> **WHAT IS EXPECTED**
Edit the stretch of data from the line containing "Over which range" through the end of the data by replacing "x-axis" with "horizontal axis", and keep everything else the same. Leave the pictures out.

> **DATA FOR REVIEW**

————————

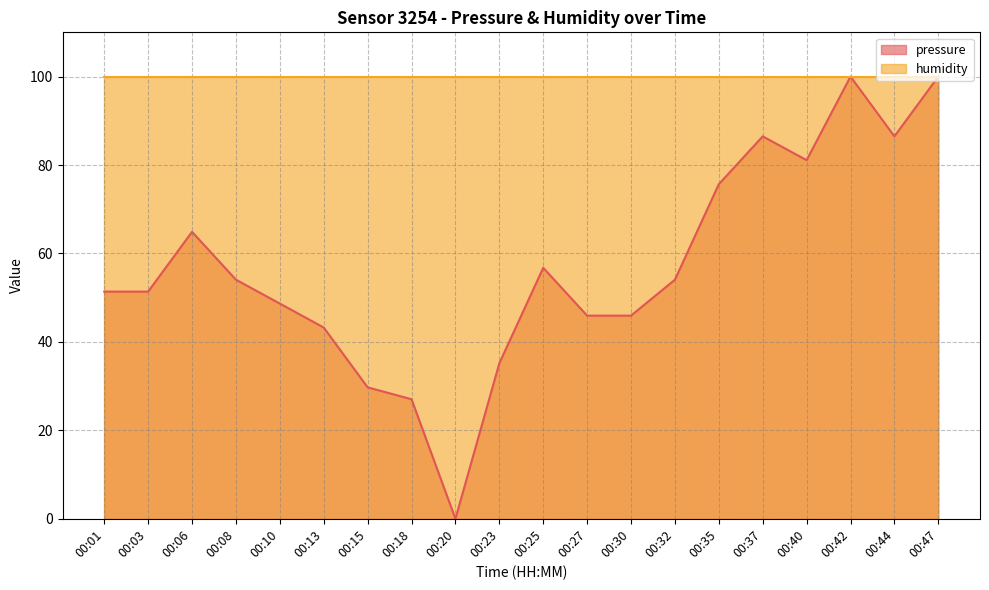

True or false: the data shows 77.0 at 00:32.

False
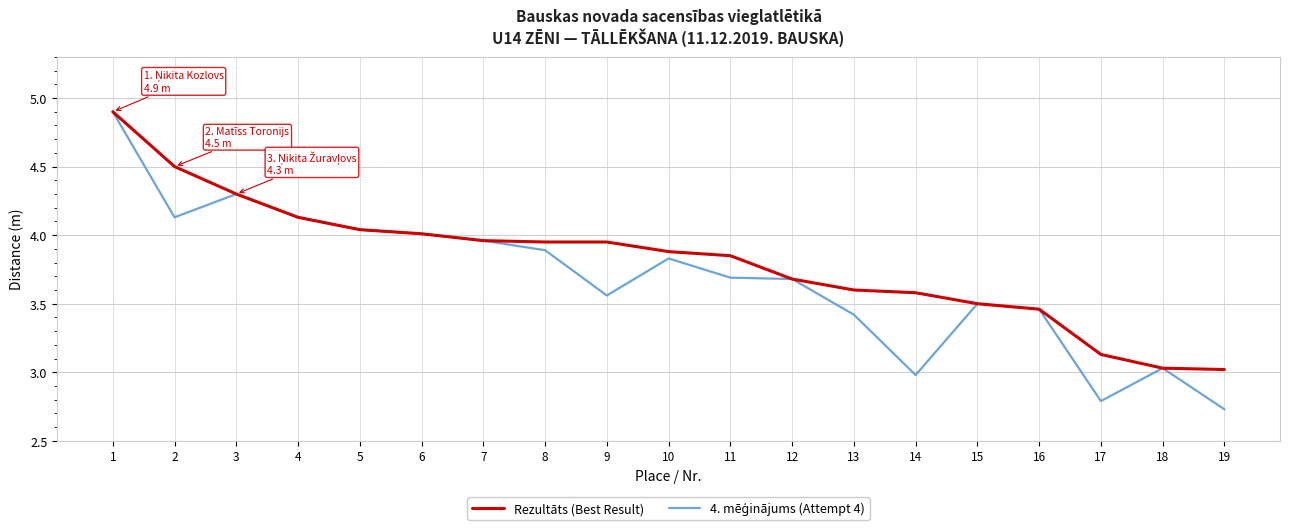

What is the difference between the highest and lowest values at 9?

0.4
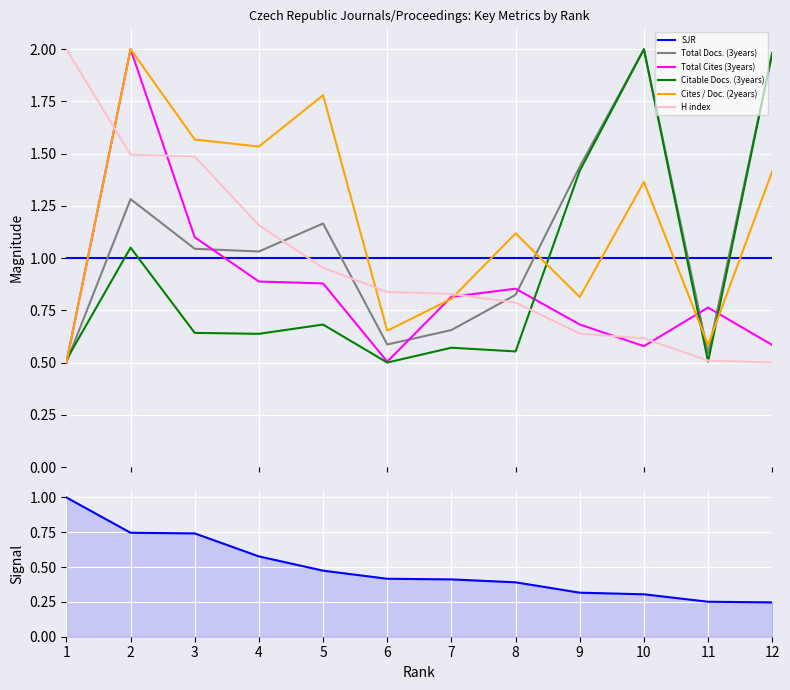

What is the highest value of the Citable Docs. (3years) series?

2.0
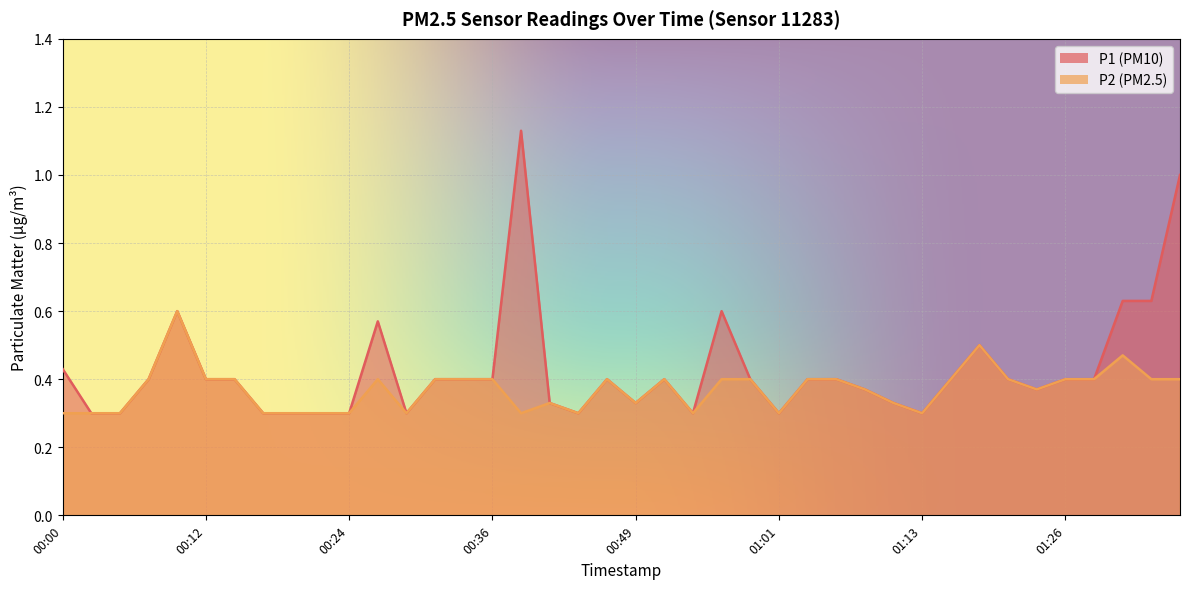

What is the label of the 34th point from the right?

00:14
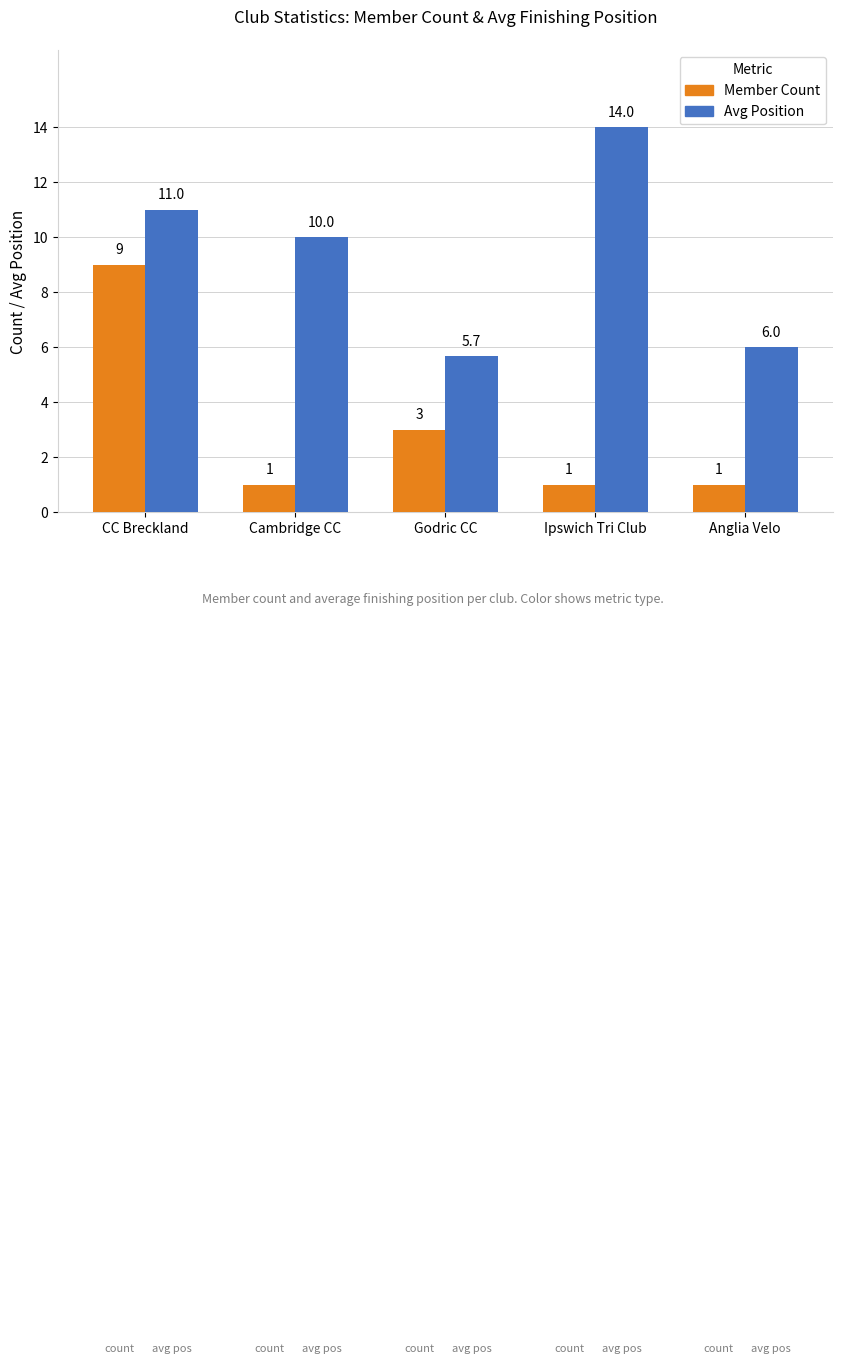

What is the approximate value of Avg Position at Godric CC?

5.7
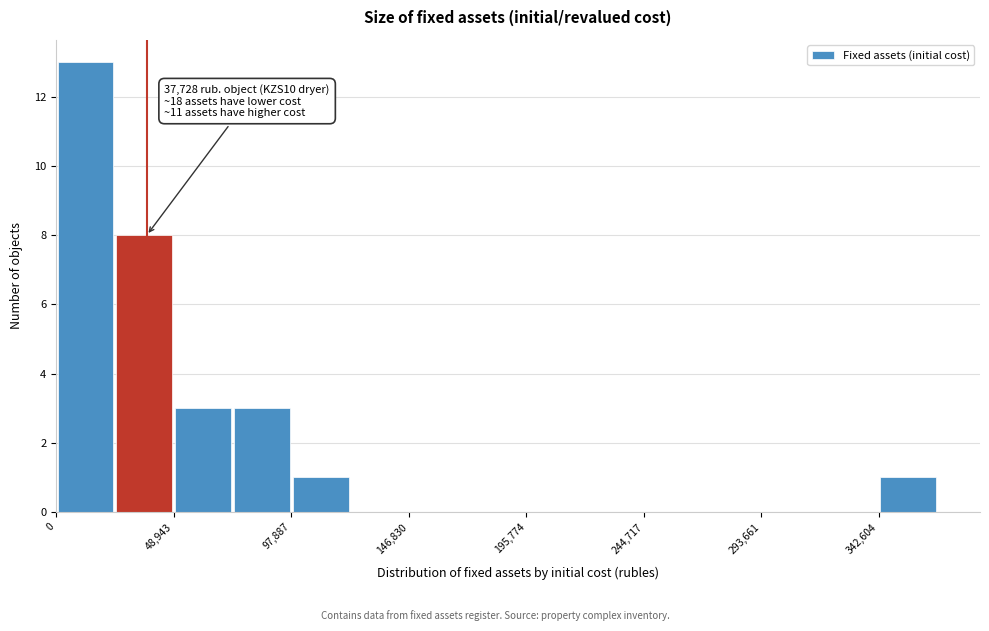

Over which range of the x-axis is the bar tallest?

0 to 25000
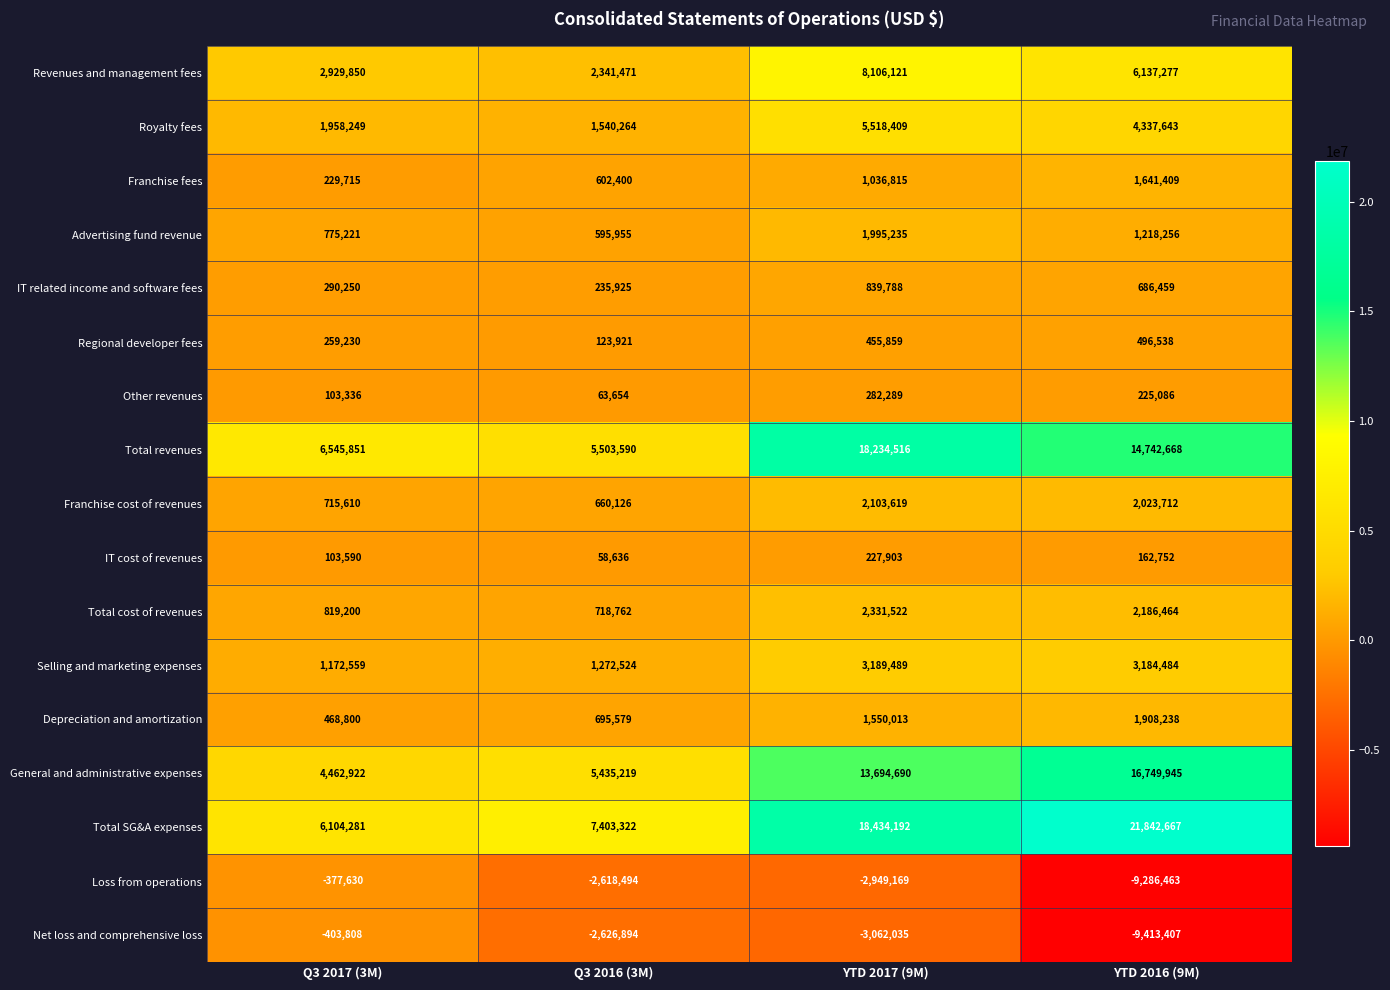

Which series changed the most between Q3 2016 (3M) and YTD 2017 (9M)?

Total revenues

————————

> **TASK RESPONSE**
Over which range of the horizontal axis is the bar tallest?

0 to 25000

Which series changed the most between Q3 2016 (3M) and YTD 2017 (9M)?

Total revenues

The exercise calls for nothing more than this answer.